Il legno nelle costruzioni nautiche: tecnologia militare

Storia e Cultura

09/04/2022 - 10:22

In questo momento si fa un grande parlare di guerra. Le attività di predazione e difesa sono connaturate alla specie umana, talvolta l’intelligenza mitiga l’aggressività talvolta purtroppo l’amplifica.

Dato che, come sapete, sono appassionato di barche e navi, e in particolare di quelle in legno, volevo sottolineare che per qualsiasi progettista è impossibile fare a meno delle esperienze sviluppate nel settore della marina militare.

Certo, per trovare navi maggiori della marina in legno bisogna risalire a parecchi anni fa: la goletta Chioggia ad esempio, costruita all’Arsenale di Venezia allora Regio, nel 1876/77, aveva lo scafo completamente in legno, con rivestimento in rame: lunga 41 metri e larga 6 con 3,5 m di immersione, dislocava ben 535 tonnellate. Dotata di motore, disponeva di soli 292 cavalli che consentivano alla nave una velocità di 5 nodi, mentre l’elica girava a 35 (non è un errore proprio 35!) giri al minuto. Ultima base a La Spezia, venne radiata dopo 30 anni di servizio durante i quali fu sempre ritenuto un vascello robusto, marino e di buona velocità, superando spesso a vela i 10 nodi.

Non sarebbe pratico oggi andare in giro sulla Chioggia, lo fanno i cadetti delle marine italiana ed estere, e qualche associazione di appassionati di tall ship spesso connessi alle marine militari, quindi un nucleo esiguo di persone.

Le unità minori del naviglio militare, assomigliano invece molto di più agli yacht, ad esempio quelle usate dalla Guardia di Finanza, spesso alla avanguardia della tecnologia. Mentre oggi si assiste al fenomeno dei grossi cantieri di yacht che forniscono talvolta imbarcazioni di derivazione diportistica ai militari, in passato era più usuale che i cantieri di medie dimensioni crescessero tecnologicamente nel rispetto dei rigidi capitolati militari che, compilati dalla elite tecnica militare, detenevano e in parte distribuivano il know how.

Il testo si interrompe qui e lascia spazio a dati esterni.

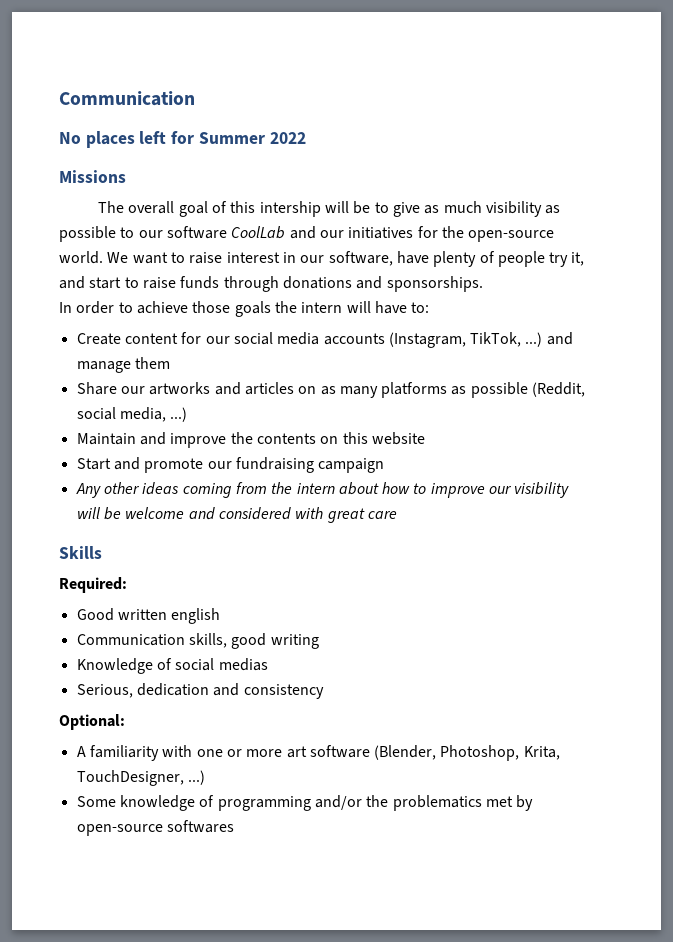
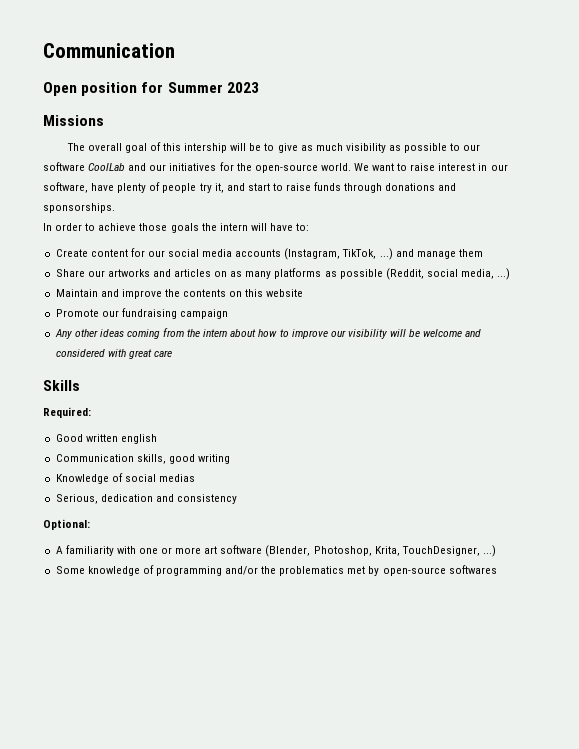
[59,131,167,148] No places left -> [43,82,138,96] Open position
[269,132,306,144] 2022 -> [226,82,259,93] 2023
[76,457,204,473] Start and promote -> [55,309,99,317] Promote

Queste imbarcazioni avevano una vita molto dura e venivano rimotorizzate diverse volte durante gli anni di servizio. Attraverso questo logoramento se ne scoprivano meglio i limiti, quali elementi funzionassero e quali no. Coperte di alluminio su scafi di legno, fasciami di legno su ossature metalliche, colle resorcinoliche e colle epossidiche, elastomeri a base di butyle e poliuretani. Anche dettagli minori ricevevano una grande attenzione come il giunto tra scafo e coperta o quello tra fasciame e chiglia, i pattini e le fondazioni dei motori. Una cosa che emerge chiaramente è l’uso del compensato attraverso il quale si arriva a realizzare strutture tecnologicamente avanzate, leggere ed elastiche, molto adatte alle alte velocità.